Un patrimoine populaire qui tutoie l'invisible 

Voici donc pourquoi le patrimoine immatériel va à vau-l'eau, qu'il ne présente plus aucune valeur aux yeux des Africains eux-mêmes alors que les Etrangers raffolent de ces sources exotiques qui les rendent gourmands devant l'Université de Tombouctou, devant les nombreux déserts, les religions éthiopiennes, soudanaises, la vie primitive, simple et pure des pygmées, etc.

 Plus grand encore est le patrimoine qui concerne le domaine sacré, non sacro-saint, de la parenté, de la solidarité, valeurs de plus en plus bafouées devant le matraquage médiatique qui inonde les ondes et les écrans africains. Proches de la nature avec laquelle ils ont longtemps vécu en osmose, les Africains interprètent et déchiffrent chaque bruit, chaque son, chaque mouvement.

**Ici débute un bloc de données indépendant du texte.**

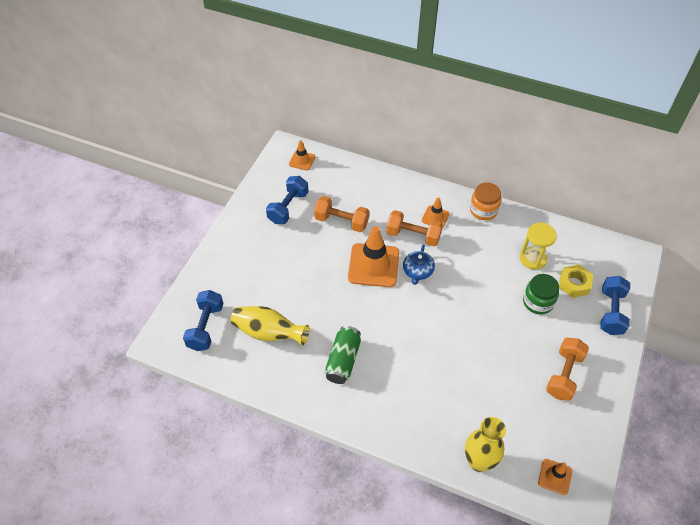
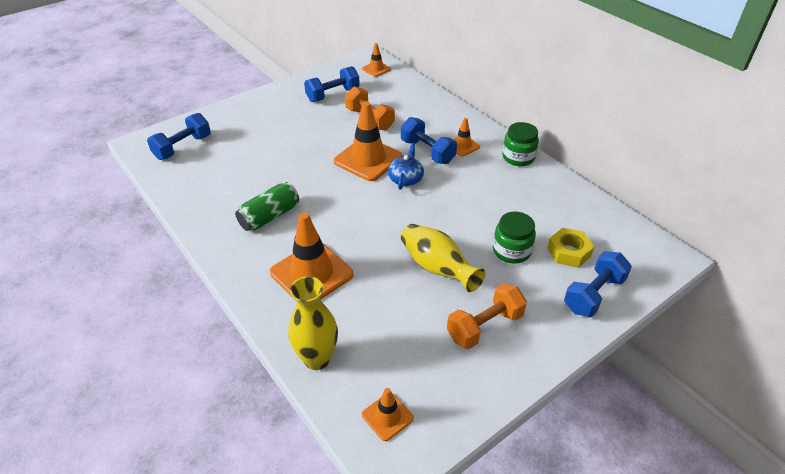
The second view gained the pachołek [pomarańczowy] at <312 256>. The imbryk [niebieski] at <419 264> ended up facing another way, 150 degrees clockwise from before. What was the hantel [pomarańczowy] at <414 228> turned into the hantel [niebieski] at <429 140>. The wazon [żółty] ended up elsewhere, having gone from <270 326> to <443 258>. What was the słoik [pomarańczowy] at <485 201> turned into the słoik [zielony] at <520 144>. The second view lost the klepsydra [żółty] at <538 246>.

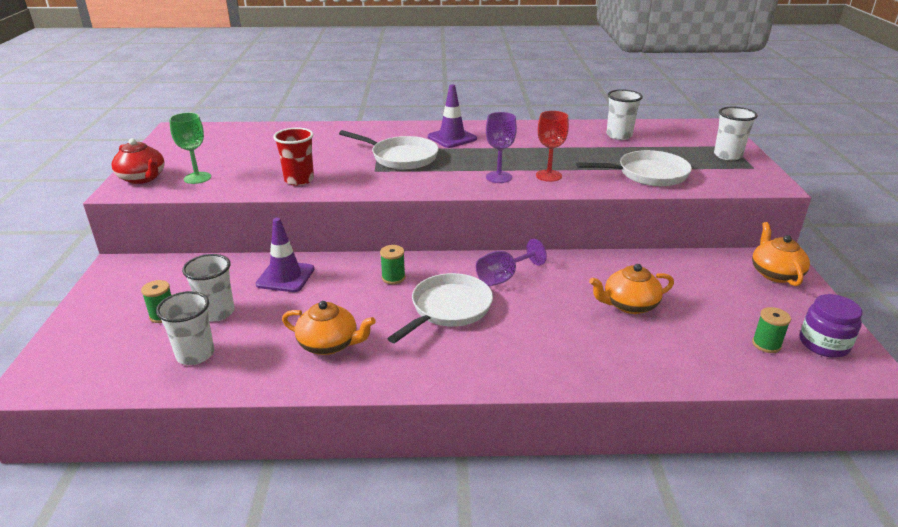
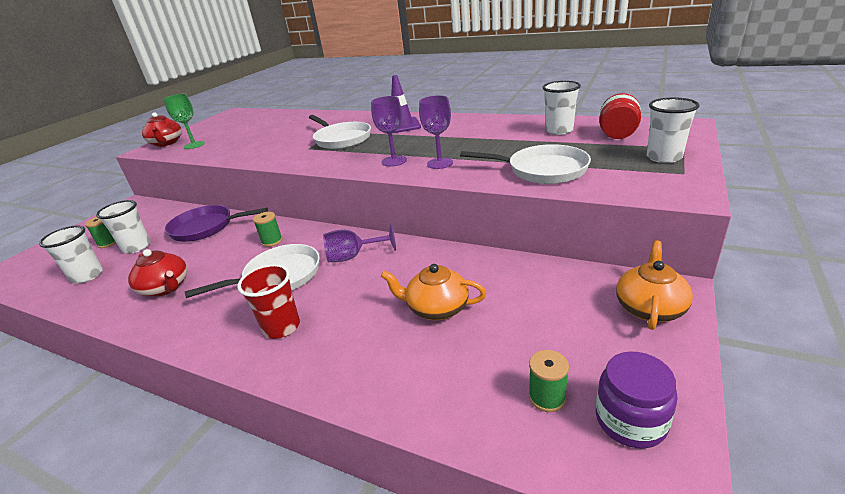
What was the imbryk [pomarańczowy] at <329 328> turned into the imbryk [czerwony] at <157 273>. Where the pachołek [fioletowy] stood at <285 255>, the patelnia [fioletowy] came to stand at <216 223>. The szklanka [czerwony] ended up elsewhere, having gone from <293 157> to <268 301>. What was the kielich [czerwony] at <552 146> turned into the kielich [fioletowy] at <436 132>. The second view gained the słoik [czerwony] at <620 116>.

Sans satellite, ils savent dire quand il pleuvra ou quand le soleil reviendra; il savent quand, pourquoi et qui va quitter la vie de la terre et le proclament haut et fort, dès l'aube, le long du village, pour avertir le habitants encore endormis. Ils vous récitent le nom des généalogies à cinq degrés antérieurs et énumèrent, sans hésitation, le nom des bêtes sauvages comestibles, dangereuses, innocentes, à cornes, à sabot, à griffes, avec ou sans poil.

Ces connaissances, les griots les transmettent aux enfants, à travers les jeux, les contes, les légendes, les devinettes, les paraboles, les initiations, les rites qui aujourd'hui disparaissent. Chaque statuette, chaque banquette, chaque crâne conservé dans une maison est communication entre le monde visible et invisible. Chaque plat que cuisine une épouse à son mari, une fille à son père ou à ses oncles, chaque première vipère tuée et rapportée au village, chaque piège tendu, portent des messages indicibles. Et les interdits pour éviter la mort précoce ponctuent la vie quotidienne de chacun : la fidélité, l'assassinat, par les enfants, des animaux innocents comme les lézards, les vers de terre. Tous ces codes et ces rites composent un patrimoine que l'Afrique refuse de préserver et de conserver et de cultiver.

Ce patrimoine là, non exhaustif bien sûr, est à conquérir. Il disparaît. Il donnera sa place à l'Afrique de demain. Si demain, il y a encore une Afrique africaine.